## AVAILABLE DATA
____

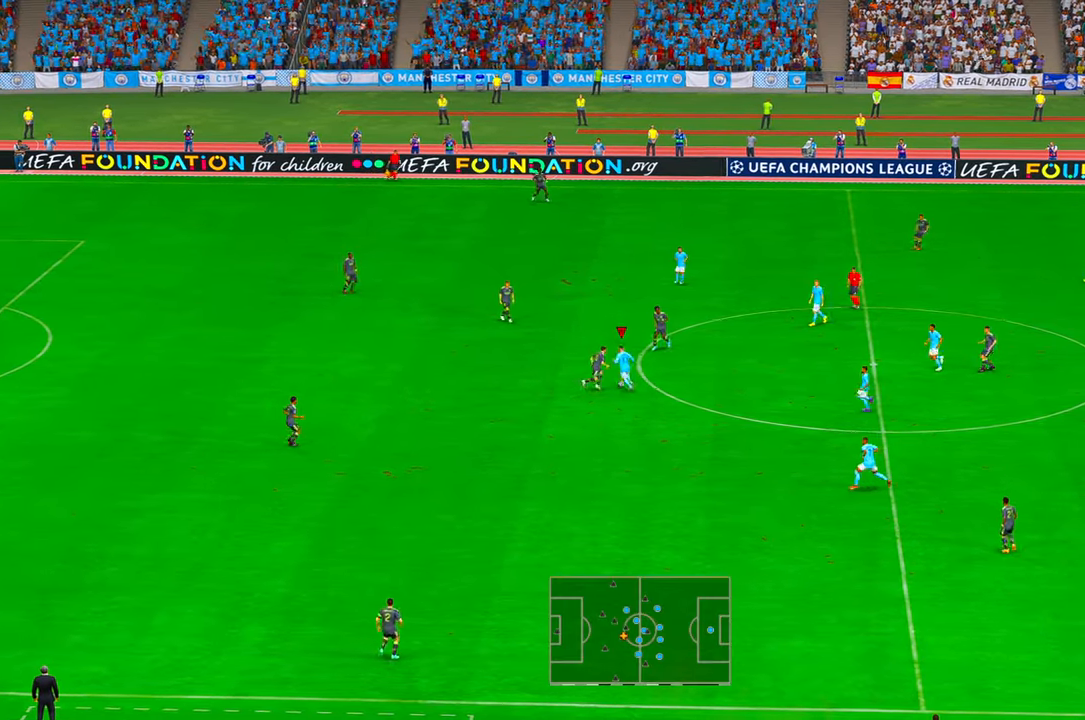
{"dt_ms": 500, "buttons": ["R2"], "left_stick": "left", "right_stick": "center"}
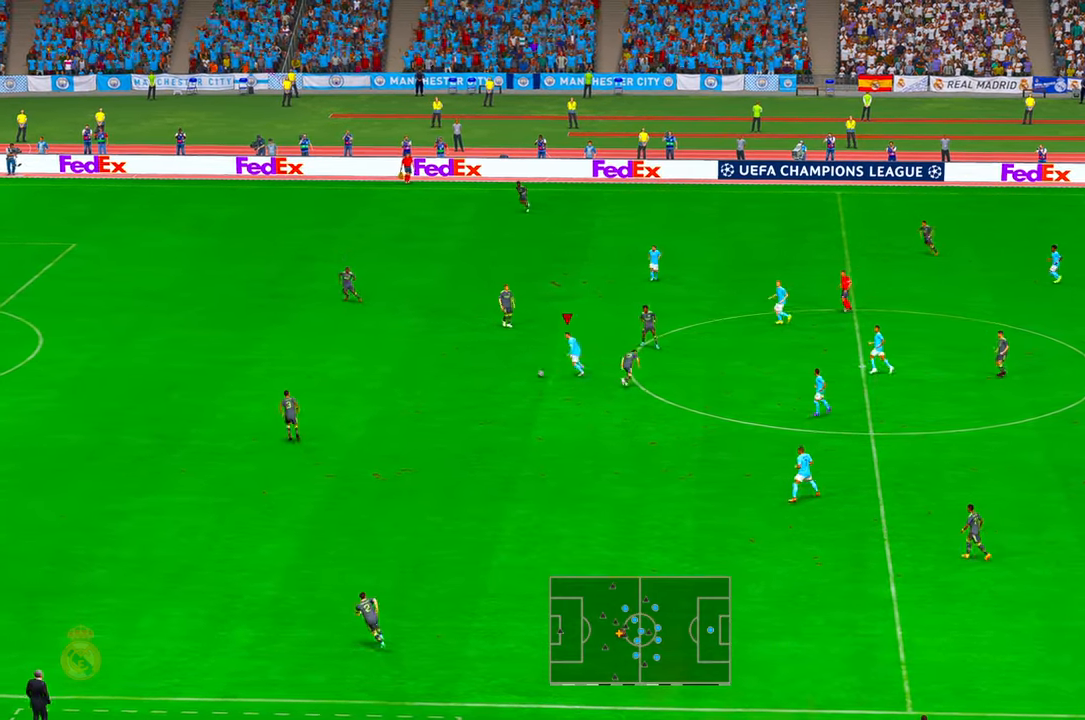
{"dt_ms": 500, "buttons": ["R2"], "left_stick": "left", "right_stick": "center", "events": []}
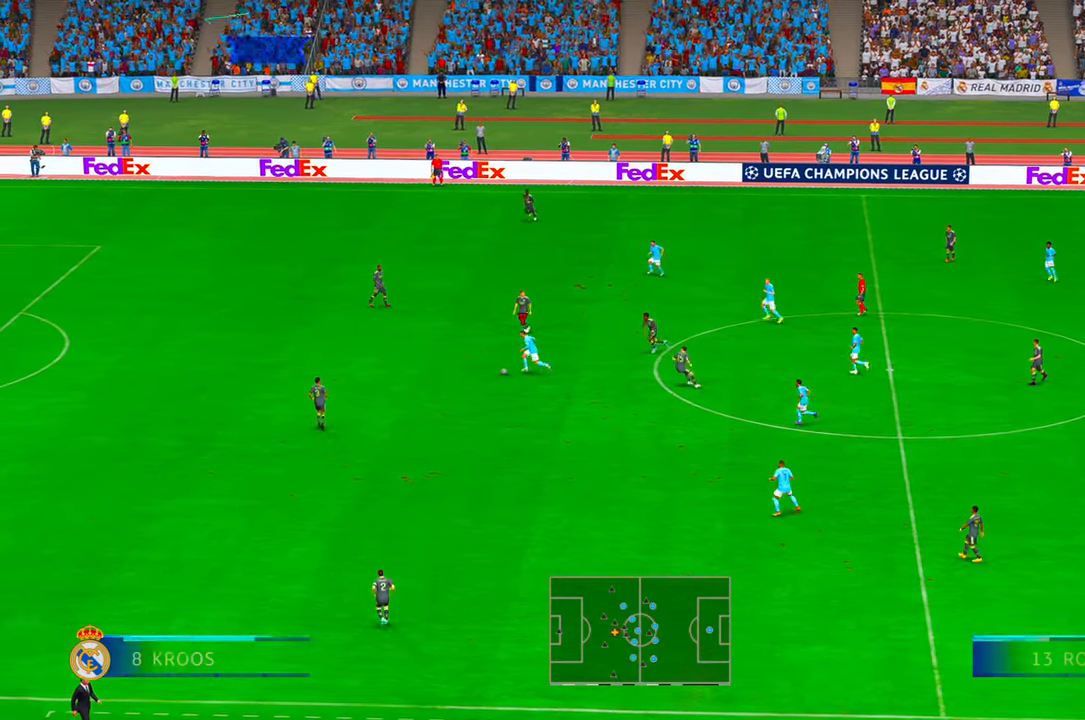
{"dt_ms": 500, "buttons": ["R2"], "left_stick": "left", "right_stick": "center", "events": []}
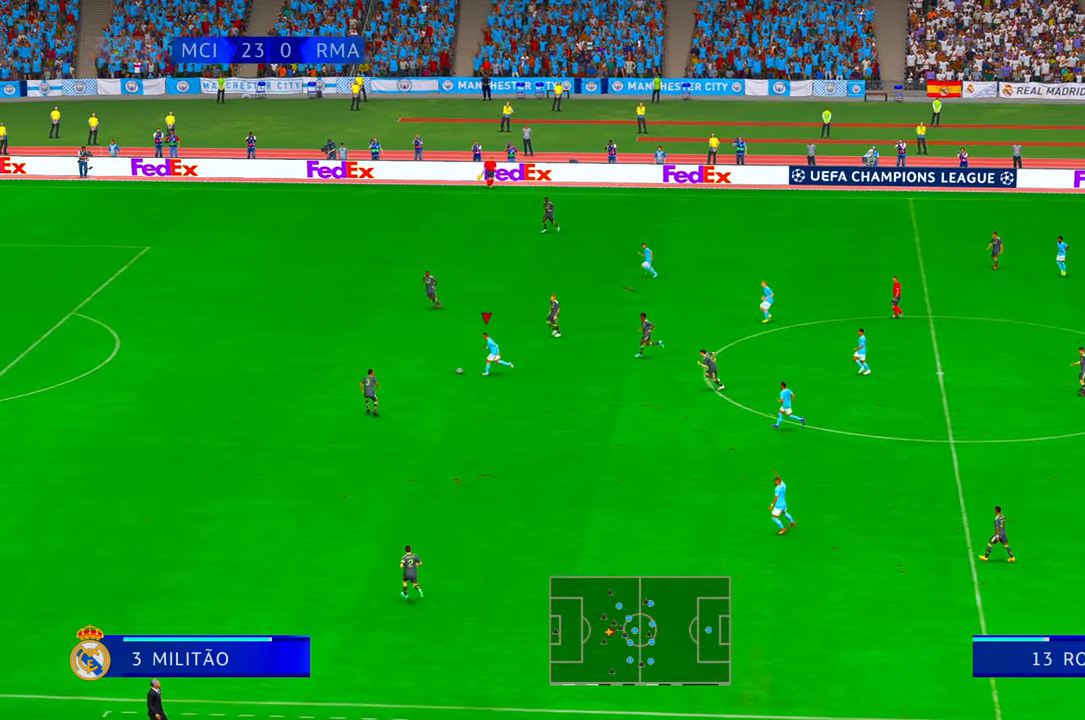
{"dt_ms": 1000, "buttons": ["R2"], "left_stick": "up-left", "right_stick": "center"}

____

## PROBLEM DESCRIPTION
Set down the material once more, exactly, with the pictures omitted.

## SOLUTION FOR THIS EXERCISE
{"dt_ms": 500, "buttons": ["R2"], "left_stick": "left", "right_stick": "center"}
{"dt_ms": 500, "buttons": ["R2"], "left_stick": "left", "right_stick": "center", "events": []}
{"dt_ms": 500, "buttons": ["R2"], "left_stick": "left", "right_stick": "center", "events": []}
{"dt_ms": 1000, "buttons": ["R2"], "left_stick": "up-left", "right_stick": "center"}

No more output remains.